Dataset excerpts Block Start

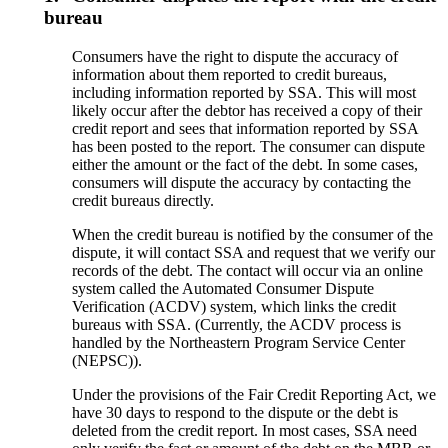
bureau
Consumers have the right to dispute the accuracy of
information about them reported to credit bureaus,
including information reported by SSA. This will most
likely occur after the debtor has received a copy of their
credit report and sees that information reported by SSA
has been posted to the report. The consumer can dispute
either the amount or the fact of the debt. In some cases,
consumers will dispute the accuracy by contacting the
credit bureaus directly.
When the credit bureau is notified by the consumer of the
dispute, it will contact SSA and request that we verify our
records of the debt. The contact will occur via an online
system called the Automated Consumer Dispute
Verification (ACDV) system, which links the credit
bureaus with SSA. (Currently, the ACDV process is
handled by the Northeastern Program Service Center
(NEPSC)).
Under the provisions of the Fair Credit Reporting Act, we
have 30 days to respond to the dispute or the debt is
deleted from the credit report. In most cases, SSA need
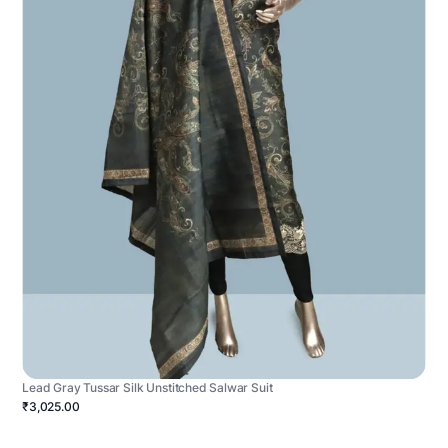
Lead Gray Tussar Silk Unstitched Salwar Suit
₹3,025.00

Dataset excerpts Block End

Written task:
With the pictures dropped, write out all of the entries word for word.

Worked solution:
bureau
Consumers have the right to dispute the accuracy of
information about them reported to credit bureaus,
including information reported by SSA. This will most
likely occur after the debtor has received a copy of their
credit report and sees that information reported by SSA
has been posted to the report. The consumer can dispute
either the amount or the fact of the debt. In some cases,
consumers will dispute the accuracy by contacting the
credit bureaus directly.
When the credit bureau is notified by the consumer of the
dispute, it will contact SSA and request that we verify our
records of the debt. The contact will occur via an online
system called the Automated Consumer Dispute
Verification (ACDV) system, which links the credit
bureaus with SSA. (Currently, the ACDV process is
handled by the Northeastern Program Service Center
(NEPSC)).
Under the provisions of the Fair Credit Reporting Act, we
have 30 days to respond to the dispute or the debt is
deleted from the credit report. In most cases, SSA need
Lead Gray Tussar Silk Unstitched Salwar Suit
₹3,025.00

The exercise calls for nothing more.